Reduced Fatigue: Remaining physically active throughout pregnancy has been shown to improve energy levels allowing you to keep doing everything that you love (Ward-Ritacco C,. et al, 2016).
Improved Mood: The mental benefits are just as recognised as the physical! Most people have heard of post-natal depression, but did you know that pre-natal depression is also an issue? This is related to changes in hormones, and for many women, a change in role and lifestyle. The good news is that by keeping active at least 3 times per week you are significantly less likely to experience this (Gaston A; Prapavessis H., 2013)

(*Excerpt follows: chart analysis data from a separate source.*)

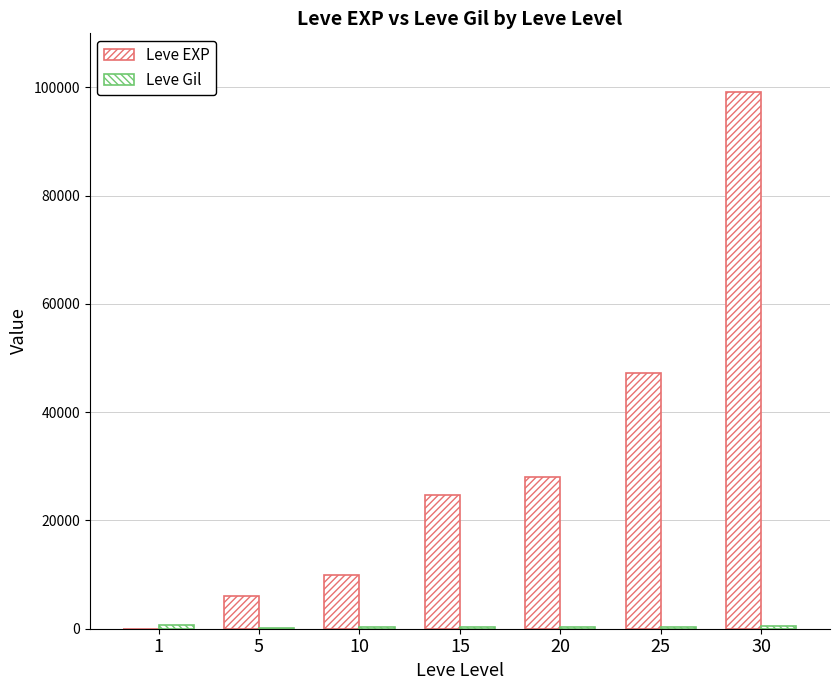

List the series in order of their peak value, highest first.

Leve EXP, Leve Gil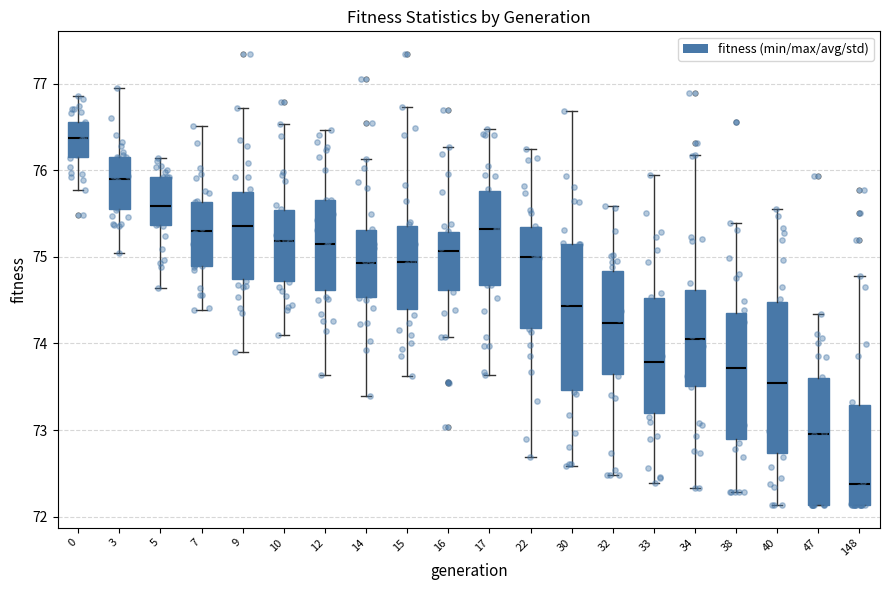

Where is the upper edge of the box at x = 16 on the y-axis? The values are not printed on the chart, so give them approximately, as read against the axis.

75.3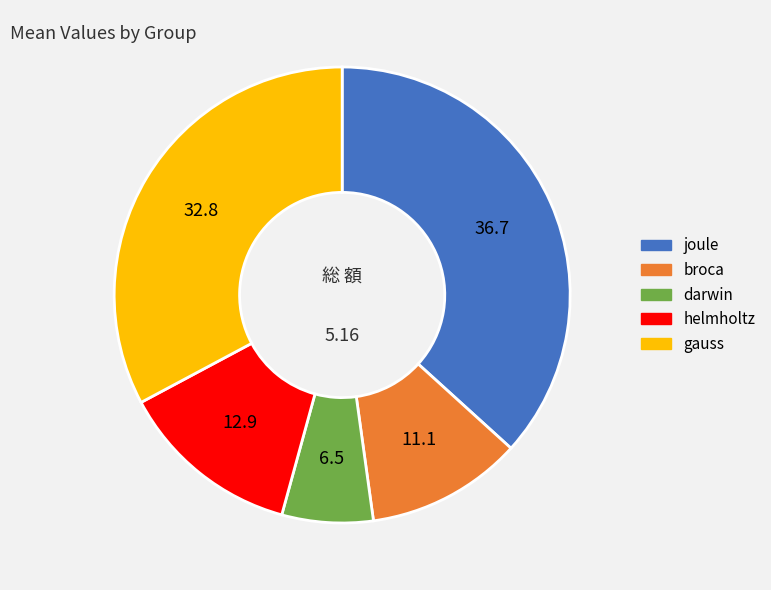

Count the number of slices in the pie.

5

Better Labour: Research has indicated that remaining active throughout can lead to a shorter labour, with less chance of requiring medical interventions such as caesarean sections (Barakat, R., et al 2018, Domenjoz, I., et al 2014)
Reduce Pelvic Floor Dysfunction: With all the extra weight that your pelvic floor has to carry while you are pregnant, it is important to regularly do pelvic floor exercises throughout AND following your pregnancy. If you are unsure if you are doing these exercises correctly, or you aren’t getting the results you would like, physiotherapy can help.
As a final word, everyone's journey is different. Some have a harder time with pain and function than others. If you have pain and discomfort and would like to remain active for longer, we can help get you moving in the right direction.